What you are measuring is sample noise. Both produce identical code in v0.7.

Look at the allocations. They are not identical.

Naturally, since

julia> sizeof(Foo)
8

julia> sizeof(FooM)
16

as the extra information (the concrete type in the Union) needs to be represented.

So in high performance settings an empty array is twice as good as using Missing .

I don’t quite understand what you mean by “twice as good” — while memory allocation does affect performance, it does not translate linearly.

Also, I don’t understand how this came up in this topic.
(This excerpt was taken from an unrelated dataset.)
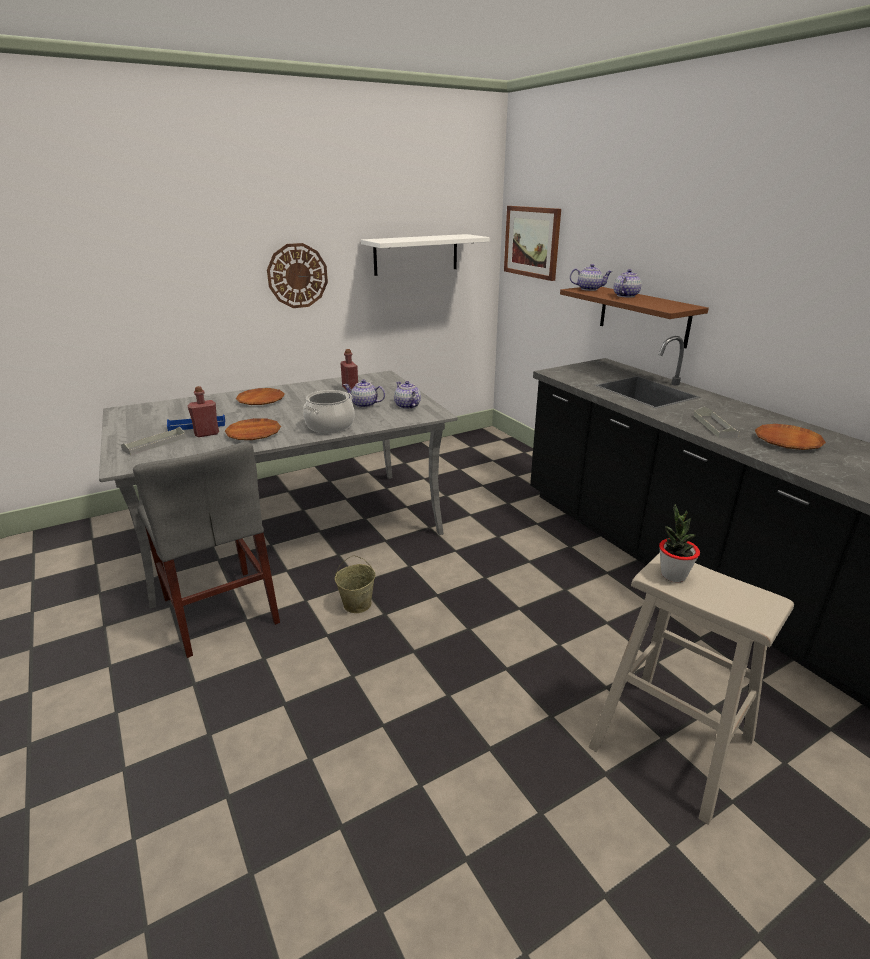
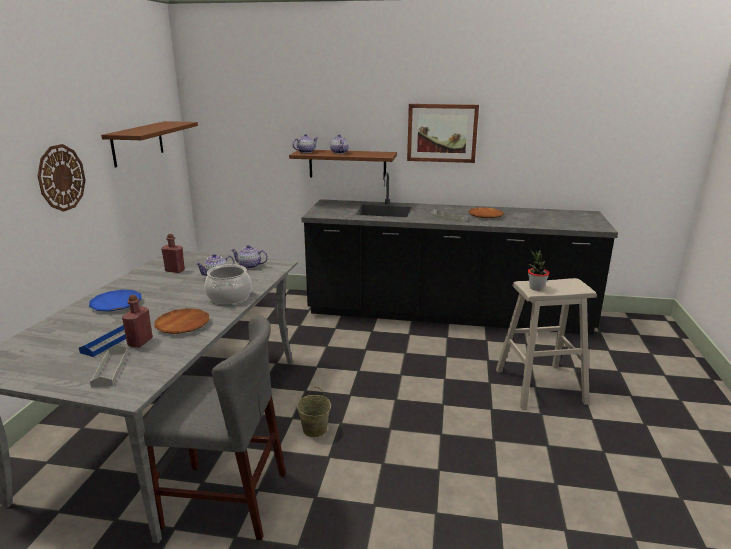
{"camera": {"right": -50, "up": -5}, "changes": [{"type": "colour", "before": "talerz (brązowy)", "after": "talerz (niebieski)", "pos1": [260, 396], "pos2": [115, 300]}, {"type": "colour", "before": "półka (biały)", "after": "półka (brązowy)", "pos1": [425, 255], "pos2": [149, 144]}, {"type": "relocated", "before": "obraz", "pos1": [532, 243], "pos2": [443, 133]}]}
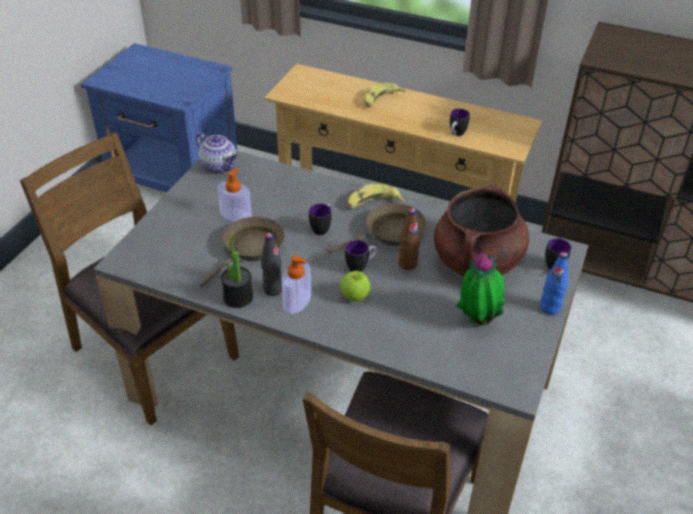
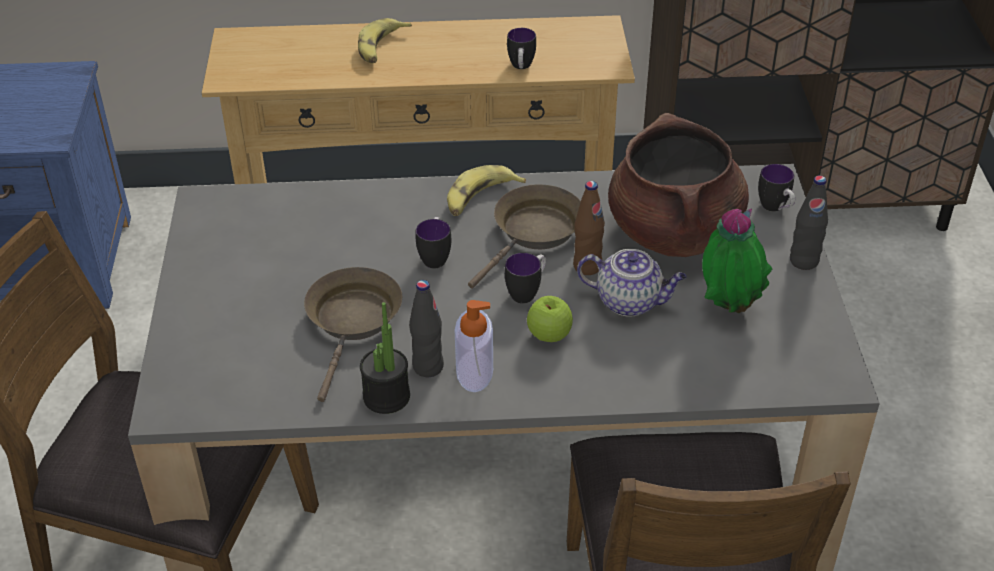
{"camera": {"right": -25, "up": 0}, "changes": [{"type": "relocated", "before": "imbryk", "pos1": [217, 152], "pos2": [632, 283]}, {"type": "missing", "before": "dozownik mydła", "pos1": [235, 195]}, {"type": "colour", "before": "butelka (niebieski)", "after": "butelka (czarny)", "pos1": [554, 283], "pos2": [809, 223]}]}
In this example, one would not allocate a container at all, and in situations when one is needed, the memory cost would be a small fraction for the array (if it has elements).

Finally, in v0.7,

julia> struct A{N,T}
           inner::Array{N, T}
       end

julia> struct AM{N,T}
           inner::Union{Array{N, T}, Missing}
       end

julia> a = randn(10, 10, 10);

julia> Base.summarysize(A(a))
8056

julia> Base.summarysize(AM(a))
8056

so the compiler/memory management is now getting super-clever.

I don’t quite understand what you mean by “twice as good” — while memory allocation does affect performance, it does not translate linearly.

Performance isn’t everything: memory usage matters.

the memory cost would be a small fraction for the array

Depends on how many arrays there are.

Also, you ignored the other issues I raised (compatibility with C code). In any case, I think style-wise it’s a bad idea to use Union{Missing,T} when it’s only missing temporarily.

Probably this is where we disagree. I think that using nothing or missing instead of a sentinel value makes the code more readable (although I fully recognize this is subjective). The only exception is when the sentinel values are extremely well-established, such as NaN.

The issue is the type is user-facing: it’s misleading to the user to say it may be of type Missing if it’s only temporarily missing while setup.

Or another user case that comes up a lot is when your array is dynamically resized (I have a CachedArray type floating around that does this with lazy arrays). The natural initial size is 0 x 0: this is not to indicate it’s missing, just to indicate it’s currently empty.

Also, while Union{T,Missing} might be efficient in many settings, this is a compiler optimization trick that as a user we do not and can not appreciate the full impliciations of.